‘…this is why four years short of four decades the Philippines faces the prospect of electing the son and namesake of the very president who was ousted from office because of the mass action on EDSA.’
THIRTY-SIX six years ago this week, a million or two Filipinos gathered in different parts of Metro Manila, mainly along Epifanio Delos Santos Avenue (EDSA), to support then-Defense Minister Juan Ponce Enrile and AFP Vice Chief of Staff Lt. Gen. Fidel V. Ramos.
Why were they there? Well, history tells us that Enrile and the young officers under his wing who had formed the Reform the Armed Forces Movement (RAM) group were actually plotting to oust Marcos by capturing him and his family. Now, when RAM members assigned to the security detail of Trade Minister Roberto Ongpin were detained, followed by other RAM officers within the Presidential Security Command, Enrile and the RAM leadership started to fear a crackdown and so barricaded themselves in the Defense Ministry at Camp Aguinaldo. Enrile then called Fidel Ramos, a blood relative of Marcos, to appraise him of the situation. Ramos decided to join the group. The date was February 22.
The duo, with a handful of loyal soldiers and aides, encamped first to the AFP General Headquarters in Camp Aguinaldo and later moved to the much-more defensible Philippine Constabulary HQ across the street while they battled with AFP Chief Gen. Fabian C. Ver for the loyalty of the rest of the AFP scattered all over our archipelago.
The odds were stacked against Enrile and Ramos at the outset, but things turned their way once the Roman Catholic Church, through Jaime Cardinal Sin, threw its lot behind the embattled duo, followed no less by Corazon Aquino herself and her “yellow army” of supporters. But the coup d’ grace came in the form of US Air Force helicopters that landed on the grounds of Malacanang Palace some time on February 25; once the Marcos family was safely on board and on their way to parts unknown, the initial impasse at the corner of EDSA and Ortigas was decided in favor of the people rallying under the banner of “People Power.”
I was a 23-year-old UP student at that time, working for then Assemblyman Renato Cayetano, an Enrile law partner and political lieutenant. That is why in the early hours when EDSA was still open to normal traffic, I was already at the gates of Camp Aguinaldo trying (with the rest of the Cayetano family) to get in, ahead of what everyone felt was going to be some form of a last stand that could not end in any other way than in bloodshed.

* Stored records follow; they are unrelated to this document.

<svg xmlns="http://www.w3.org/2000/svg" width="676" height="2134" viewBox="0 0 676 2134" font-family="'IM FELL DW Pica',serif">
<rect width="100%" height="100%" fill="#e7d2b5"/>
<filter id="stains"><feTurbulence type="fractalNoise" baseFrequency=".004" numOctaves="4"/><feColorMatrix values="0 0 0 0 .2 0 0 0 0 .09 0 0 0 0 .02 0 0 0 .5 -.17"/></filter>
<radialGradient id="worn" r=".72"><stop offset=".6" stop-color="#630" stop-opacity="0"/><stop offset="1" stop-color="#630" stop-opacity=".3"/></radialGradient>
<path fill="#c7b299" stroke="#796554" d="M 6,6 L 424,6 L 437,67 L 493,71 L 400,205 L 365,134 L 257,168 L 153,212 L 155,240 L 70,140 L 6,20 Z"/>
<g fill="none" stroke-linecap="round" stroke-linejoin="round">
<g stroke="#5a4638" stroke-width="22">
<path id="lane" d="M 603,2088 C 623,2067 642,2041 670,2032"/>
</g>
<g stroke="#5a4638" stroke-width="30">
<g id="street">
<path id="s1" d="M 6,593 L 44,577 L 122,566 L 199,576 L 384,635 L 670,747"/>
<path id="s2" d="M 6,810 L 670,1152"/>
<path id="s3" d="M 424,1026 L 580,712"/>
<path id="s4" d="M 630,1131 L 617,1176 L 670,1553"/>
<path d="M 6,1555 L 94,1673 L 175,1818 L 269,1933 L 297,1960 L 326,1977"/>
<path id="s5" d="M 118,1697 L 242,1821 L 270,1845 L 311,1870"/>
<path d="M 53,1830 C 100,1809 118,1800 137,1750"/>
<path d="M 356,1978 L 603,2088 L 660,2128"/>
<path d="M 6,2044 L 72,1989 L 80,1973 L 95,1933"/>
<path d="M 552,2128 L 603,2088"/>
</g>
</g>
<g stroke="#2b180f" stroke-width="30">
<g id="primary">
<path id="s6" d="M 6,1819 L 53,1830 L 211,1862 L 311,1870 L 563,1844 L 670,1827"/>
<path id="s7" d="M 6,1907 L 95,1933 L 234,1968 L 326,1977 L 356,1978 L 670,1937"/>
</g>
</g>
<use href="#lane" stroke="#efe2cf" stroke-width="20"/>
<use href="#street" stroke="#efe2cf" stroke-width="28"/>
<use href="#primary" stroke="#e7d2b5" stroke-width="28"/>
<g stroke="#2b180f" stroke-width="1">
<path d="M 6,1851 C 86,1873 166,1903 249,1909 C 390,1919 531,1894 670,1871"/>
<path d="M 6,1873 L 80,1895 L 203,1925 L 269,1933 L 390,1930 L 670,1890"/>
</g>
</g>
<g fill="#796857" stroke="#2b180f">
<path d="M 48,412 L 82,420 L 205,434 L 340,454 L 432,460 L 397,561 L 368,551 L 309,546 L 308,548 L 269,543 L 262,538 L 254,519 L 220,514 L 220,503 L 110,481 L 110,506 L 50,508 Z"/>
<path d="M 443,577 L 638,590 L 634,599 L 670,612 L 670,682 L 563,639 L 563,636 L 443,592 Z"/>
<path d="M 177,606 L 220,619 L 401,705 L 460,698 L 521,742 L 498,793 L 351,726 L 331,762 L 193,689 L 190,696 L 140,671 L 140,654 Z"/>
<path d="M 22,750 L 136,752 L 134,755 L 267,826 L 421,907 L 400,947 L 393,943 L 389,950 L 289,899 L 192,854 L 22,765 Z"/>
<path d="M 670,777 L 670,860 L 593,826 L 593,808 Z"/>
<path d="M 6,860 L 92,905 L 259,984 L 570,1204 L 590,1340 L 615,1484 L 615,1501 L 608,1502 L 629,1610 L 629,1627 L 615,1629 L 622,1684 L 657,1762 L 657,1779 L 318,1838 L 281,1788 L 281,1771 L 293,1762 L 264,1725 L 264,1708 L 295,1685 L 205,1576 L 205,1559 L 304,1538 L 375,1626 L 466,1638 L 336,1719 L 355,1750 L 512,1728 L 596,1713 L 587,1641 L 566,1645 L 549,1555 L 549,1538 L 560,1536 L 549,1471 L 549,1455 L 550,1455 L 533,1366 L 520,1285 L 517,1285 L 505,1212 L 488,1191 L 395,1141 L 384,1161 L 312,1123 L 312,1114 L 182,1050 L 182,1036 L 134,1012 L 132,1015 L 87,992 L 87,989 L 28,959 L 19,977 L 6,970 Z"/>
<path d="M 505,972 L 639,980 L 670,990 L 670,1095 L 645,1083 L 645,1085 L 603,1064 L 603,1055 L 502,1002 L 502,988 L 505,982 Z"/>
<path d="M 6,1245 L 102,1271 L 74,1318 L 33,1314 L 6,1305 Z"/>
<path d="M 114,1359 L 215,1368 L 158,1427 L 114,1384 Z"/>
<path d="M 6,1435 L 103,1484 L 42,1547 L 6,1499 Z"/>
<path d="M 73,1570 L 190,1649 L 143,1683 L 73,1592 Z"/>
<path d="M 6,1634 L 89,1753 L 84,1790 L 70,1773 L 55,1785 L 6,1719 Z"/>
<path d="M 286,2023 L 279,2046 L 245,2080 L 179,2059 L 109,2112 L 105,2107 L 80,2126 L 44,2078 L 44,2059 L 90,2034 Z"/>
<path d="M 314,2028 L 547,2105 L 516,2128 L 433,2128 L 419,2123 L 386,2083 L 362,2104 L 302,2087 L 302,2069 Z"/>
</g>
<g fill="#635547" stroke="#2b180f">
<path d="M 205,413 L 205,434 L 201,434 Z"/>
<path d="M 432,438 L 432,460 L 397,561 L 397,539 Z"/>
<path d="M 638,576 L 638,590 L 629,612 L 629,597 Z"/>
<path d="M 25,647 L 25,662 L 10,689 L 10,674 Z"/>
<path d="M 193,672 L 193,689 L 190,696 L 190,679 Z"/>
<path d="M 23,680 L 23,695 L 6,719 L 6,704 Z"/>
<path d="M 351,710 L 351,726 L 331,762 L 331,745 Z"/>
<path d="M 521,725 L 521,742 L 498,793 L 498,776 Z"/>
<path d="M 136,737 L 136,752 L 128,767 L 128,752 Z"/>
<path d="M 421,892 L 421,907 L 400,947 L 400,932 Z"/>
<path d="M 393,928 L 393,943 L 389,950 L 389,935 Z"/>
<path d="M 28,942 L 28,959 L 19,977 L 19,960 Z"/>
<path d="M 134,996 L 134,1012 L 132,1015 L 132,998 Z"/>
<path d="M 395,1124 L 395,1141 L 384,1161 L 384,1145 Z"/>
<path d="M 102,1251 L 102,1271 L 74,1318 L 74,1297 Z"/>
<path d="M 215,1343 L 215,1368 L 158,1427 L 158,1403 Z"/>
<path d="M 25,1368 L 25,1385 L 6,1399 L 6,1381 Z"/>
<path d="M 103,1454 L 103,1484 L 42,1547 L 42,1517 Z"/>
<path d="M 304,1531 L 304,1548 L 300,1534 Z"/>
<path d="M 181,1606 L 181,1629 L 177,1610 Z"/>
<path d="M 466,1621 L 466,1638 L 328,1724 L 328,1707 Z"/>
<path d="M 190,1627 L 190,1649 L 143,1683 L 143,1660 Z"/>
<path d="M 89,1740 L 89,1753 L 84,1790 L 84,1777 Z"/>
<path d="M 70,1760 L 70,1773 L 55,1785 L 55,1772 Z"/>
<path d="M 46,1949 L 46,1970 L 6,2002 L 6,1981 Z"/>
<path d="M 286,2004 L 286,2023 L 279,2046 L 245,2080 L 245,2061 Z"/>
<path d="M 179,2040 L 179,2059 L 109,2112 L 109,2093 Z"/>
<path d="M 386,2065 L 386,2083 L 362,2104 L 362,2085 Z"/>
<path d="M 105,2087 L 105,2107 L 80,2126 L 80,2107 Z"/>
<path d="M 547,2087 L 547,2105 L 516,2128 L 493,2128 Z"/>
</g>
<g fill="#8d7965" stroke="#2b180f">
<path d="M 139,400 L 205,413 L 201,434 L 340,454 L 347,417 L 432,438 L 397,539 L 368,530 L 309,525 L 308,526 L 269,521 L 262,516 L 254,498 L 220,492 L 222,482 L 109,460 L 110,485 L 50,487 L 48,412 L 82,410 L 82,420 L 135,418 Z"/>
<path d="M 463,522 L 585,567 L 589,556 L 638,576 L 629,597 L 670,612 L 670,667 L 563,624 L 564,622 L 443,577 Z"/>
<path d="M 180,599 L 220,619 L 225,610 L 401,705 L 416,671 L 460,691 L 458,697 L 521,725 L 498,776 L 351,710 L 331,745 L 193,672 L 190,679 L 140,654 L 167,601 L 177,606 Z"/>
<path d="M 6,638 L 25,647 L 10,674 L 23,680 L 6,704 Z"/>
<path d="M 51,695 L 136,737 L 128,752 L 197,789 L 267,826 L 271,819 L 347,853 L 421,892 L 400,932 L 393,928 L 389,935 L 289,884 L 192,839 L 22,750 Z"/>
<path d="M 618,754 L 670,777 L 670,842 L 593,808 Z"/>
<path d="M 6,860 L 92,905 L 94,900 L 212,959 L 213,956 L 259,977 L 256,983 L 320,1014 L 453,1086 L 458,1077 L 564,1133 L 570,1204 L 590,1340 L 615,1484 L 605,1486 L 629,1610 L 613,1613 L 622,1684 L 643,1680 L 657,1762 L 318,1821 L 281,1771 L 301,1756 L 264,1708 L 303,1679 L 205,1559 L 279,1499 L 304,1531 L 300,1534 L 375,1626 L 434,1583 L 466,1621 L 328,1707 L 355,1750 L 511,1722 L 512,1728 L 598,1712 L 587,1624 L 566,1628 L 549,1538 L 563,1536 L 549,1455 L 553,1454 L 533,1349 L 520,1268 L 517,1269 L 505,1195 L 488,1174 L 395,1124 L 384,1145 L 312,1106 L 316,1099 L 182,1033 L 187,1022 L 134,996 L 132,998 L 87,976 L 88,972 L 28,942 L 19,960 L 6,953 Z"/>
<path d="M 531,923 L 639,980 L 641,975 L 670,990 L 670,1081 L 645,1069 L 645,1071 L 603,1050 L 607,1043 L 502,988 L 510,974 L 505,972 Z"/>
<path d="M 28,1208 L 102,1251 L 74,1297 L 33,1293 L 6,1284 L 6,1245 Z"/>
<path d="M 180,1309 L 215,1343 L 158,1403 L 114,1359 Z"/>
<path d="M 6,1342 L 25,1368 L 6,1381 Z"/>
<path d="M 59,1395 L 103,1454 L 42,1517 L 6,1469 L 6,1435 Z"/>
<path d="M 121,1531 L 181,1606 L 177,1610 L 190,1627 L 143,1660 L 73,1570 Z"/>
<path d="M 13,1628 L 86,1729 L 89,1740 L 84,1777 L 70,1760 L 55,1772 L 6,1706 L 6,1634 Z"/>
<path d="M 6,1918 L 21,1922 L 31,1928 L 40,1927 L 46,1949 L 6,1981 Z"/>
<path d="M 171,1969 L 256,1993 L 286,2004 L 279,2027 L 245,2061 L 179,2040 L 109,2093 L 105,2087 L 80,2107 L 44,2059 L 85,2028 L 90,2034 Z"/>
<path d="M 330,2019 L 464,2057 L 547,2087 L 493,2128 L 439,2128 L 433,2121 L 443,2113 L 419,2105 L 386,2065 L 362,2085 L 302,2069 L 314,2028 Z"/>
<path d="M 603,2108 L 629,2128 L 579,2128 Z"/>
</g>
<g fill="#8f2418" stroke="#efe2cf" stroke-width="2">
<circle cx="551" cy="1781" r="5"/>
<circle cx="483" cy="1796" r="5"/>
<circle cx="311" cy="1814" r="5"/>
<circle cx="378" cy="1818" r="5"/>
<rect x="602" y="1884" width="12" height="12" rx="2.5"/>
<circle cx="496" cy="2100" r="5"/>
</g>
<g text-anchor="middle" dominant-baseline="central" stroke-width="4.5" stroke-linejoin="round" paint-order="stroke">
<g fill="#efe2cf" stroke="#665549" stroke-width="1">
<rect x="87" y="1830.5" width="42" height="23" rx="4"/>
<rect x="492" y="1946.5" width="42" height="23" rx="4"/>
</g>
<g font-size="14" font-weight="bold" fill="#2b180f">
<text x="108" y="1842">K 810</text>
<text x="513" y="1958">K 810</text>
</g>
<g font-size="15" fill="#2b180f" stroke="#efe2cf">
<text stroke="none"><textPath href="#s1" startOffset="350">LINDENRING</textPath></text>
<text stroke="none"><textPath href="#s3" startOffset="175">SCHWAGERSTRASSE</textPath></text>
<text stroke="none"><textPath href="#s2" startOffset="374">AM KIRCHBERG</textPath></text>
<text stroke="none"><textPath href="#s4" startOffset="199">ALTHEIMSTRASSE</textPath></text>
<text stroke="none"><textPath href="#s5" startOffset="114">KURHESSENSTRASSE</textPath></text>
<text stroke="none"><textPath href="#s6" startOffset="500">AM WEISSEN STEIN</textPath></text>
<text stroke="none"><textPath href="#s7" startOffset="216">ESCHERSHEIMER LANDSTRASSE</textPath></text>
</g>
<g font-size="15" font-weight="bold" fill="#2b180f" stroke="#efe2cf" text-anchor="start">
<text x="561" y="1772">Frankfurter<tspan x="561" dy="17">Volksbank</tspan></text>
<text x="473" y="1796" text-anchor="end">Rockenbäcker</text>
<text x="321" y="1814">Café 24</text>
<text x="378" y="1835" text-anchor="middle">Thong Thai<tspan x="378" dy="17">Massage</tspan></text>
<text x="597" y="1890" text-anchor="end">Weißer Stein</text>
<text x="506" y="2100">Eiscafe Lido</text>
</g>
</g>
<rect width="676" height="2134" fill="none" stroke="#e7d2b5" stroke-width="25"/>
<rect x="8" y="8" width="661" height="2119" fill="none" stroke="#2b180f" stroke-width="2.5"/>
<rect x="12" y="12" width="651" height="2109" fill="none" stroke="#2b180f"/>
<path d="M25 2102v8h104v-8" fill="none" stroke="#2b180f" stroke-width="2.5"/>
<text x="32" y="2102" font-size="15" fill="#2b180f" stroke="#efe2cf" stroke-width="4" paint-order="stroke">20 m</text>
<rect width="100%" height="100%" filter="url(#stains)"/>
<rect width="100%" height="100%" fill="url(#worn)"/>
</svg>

Things didn’t pan out that way, thankfully, as the United States intervened.
But, 36 years later, it is also clear that things did not pan out the way those who were so inspired by EDSA 1 thought it would. The promises of a new beginning and a right when tomorrow turned out to be more empty than real for most Filipinos. Corruption was democratized; the Constitutional provision on dynasties could not be brought to life: presidents were limited to six years in power and yet within those six years they could still abuse their powers and find ready enablers everywhere. Only the continuing export of manpower provided a silver lining for the economy and for families that would otherwise be struggling to survive. In many ways it was as if EDSA 1 did not happen.
And this is why four years short of four decades the Philippines faces the prospect of electing the son and namesake of the very president who was ousted from office because of the mass action on EDSA.
As early as 2016, though, the writing was on the wall. Thirty years after EDSA, Ferdinand Marcos Jr. as vice presidential candidate swept all the LGUs of the National Capital Region save Taguig (which went for its favorite son). As early as 2016, the NCR was already sending a message that it was not EDSA. Six years later, while the younger Marcos may end up once again losing in Taguig as well as in Manila and maybe Quezon City, it is still undeniable that he will sweep all other LGUs in what was once the heart of the anti-Marcos opposition, on his way to what appears to be victory in May.
Today’s NCR is no longer the Metro Manila of 1986, and the EDSA of the People Power protests is but a memory.
And the biggest irony?
In 1986, the “EDSA Revolution” jingle was a song entitled “Magkaisa”: in 2022 the catchword of the Marcos campaign is “unity.”
Unless fates change, the NCR of 2022 will erase the memories of the EDSA of 1986.